Weil er, statt in einen Vorgang einzuwilligen, zu diesem Vorgang zuerst mal Fragen stellte.
Eine*n herauszugreifen und zum Sündenbock zu machen, ist ein klassisches Vorgehen. Es wird gern mal als Abschreckung, Bereinigung, Befriedung(?), Ablenkung, Bestrafung (nennt man dann Sanktionierung) benutzt.
Das Phänomen Sündenbock ist vermutlich ein essentielles Modul in der Baureihe Mensch. Es zum Verschwinden bringen zu wollen, wäre daher Zeitverschwendung. Ganz im Gegenteil, man sollte hellwach werden, wenn es auftaucht, denn es trägt einen hohen Suchtfaktor in sich.
Blitzschnell kann es zum Strukturelement einer Führungs- und Organisationskultur werden.
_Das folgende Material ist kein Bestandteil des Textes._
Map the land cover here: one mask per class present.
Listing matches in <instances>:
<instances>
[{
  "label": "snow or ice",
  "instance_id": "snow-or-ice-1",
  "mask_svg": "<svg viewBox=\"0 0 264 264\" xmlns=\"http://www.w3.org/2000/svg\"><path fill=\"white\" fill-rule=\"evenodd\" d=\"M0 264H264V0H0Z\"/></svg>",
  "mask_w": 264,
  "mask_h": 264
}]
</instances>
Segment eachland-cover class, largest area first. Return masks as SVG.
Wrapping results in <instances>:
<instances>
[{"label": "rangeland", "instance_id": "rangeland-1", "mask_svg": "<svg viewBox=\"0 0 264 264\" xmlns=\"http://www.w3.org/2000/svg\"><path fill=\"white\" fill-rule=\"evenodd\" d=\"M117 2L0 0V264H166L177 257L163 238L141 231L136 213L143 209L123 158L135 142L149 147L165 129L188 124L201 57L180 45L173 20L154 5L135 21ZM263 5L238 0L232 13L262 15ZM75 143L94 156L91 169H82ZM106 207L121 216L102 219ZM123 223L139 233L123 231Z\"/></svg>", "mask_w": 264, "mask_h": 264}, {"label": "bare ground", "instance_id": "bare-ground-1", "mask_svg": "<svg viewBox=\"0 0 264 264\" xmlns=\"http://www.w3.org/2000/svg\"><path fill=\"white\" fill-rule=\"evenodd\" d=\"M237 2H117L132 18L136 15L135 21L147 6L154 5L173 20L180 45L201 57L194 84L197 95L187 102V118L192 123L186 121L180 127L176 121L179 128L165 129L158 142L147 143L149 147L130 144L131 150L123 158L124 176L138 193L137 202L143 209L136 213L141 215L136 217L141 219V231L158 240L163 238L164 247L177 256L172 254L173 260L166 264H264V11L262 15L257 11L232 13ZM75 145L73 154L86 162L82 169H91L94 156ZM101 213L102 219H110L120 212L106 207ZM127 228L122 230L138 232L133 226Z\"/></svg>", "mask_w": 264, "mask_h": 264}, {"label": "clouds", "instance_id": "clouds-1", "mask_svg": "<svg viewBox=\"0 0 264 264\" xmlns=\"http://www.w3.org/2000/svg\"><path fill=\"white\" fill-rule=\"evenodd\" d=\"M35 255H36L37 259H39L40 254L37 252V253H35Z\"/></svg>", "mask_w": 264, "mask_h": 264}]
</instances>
Ohne Sündenbock geht dann gar nichts mehr.
Wir wollen mal genauer hinsehen …
Etappe 1: Alleingang eines Korinthenkackers?
Im obigen Fall war es so, dass der Mitarbeiter das Dokument, dem er seine Einwilligung geben sollte, nicht wie alle anderen Betroffenen schnell mal unterschrieb, sondern es „studierte“. Dabei fielen ihm einige Ungereimtheiten auf. Er stellte sich daher vor allem die Frage, ob er mit seiner Einwilligung nicht einem Führungsstil zustimmen würde, der auf Intransparenz und Willkür hinauslief.
Im Gegensatz zu seinen 6 Kolleg*innen im engeren und 70 im weiteren Kreis unterschrieb er daher nicht, sondern übersandte einige Fragen mit der Bitte um Antworten an seine Chefin. Zeit verging, und es passierte: nichts. Die Chefin ließ sich zwar die Fragen erläutern, aber beantworten wollte sie sie nicht. Das Ganze sei eine Angelegenheit der Konzernzentrale. Punkt.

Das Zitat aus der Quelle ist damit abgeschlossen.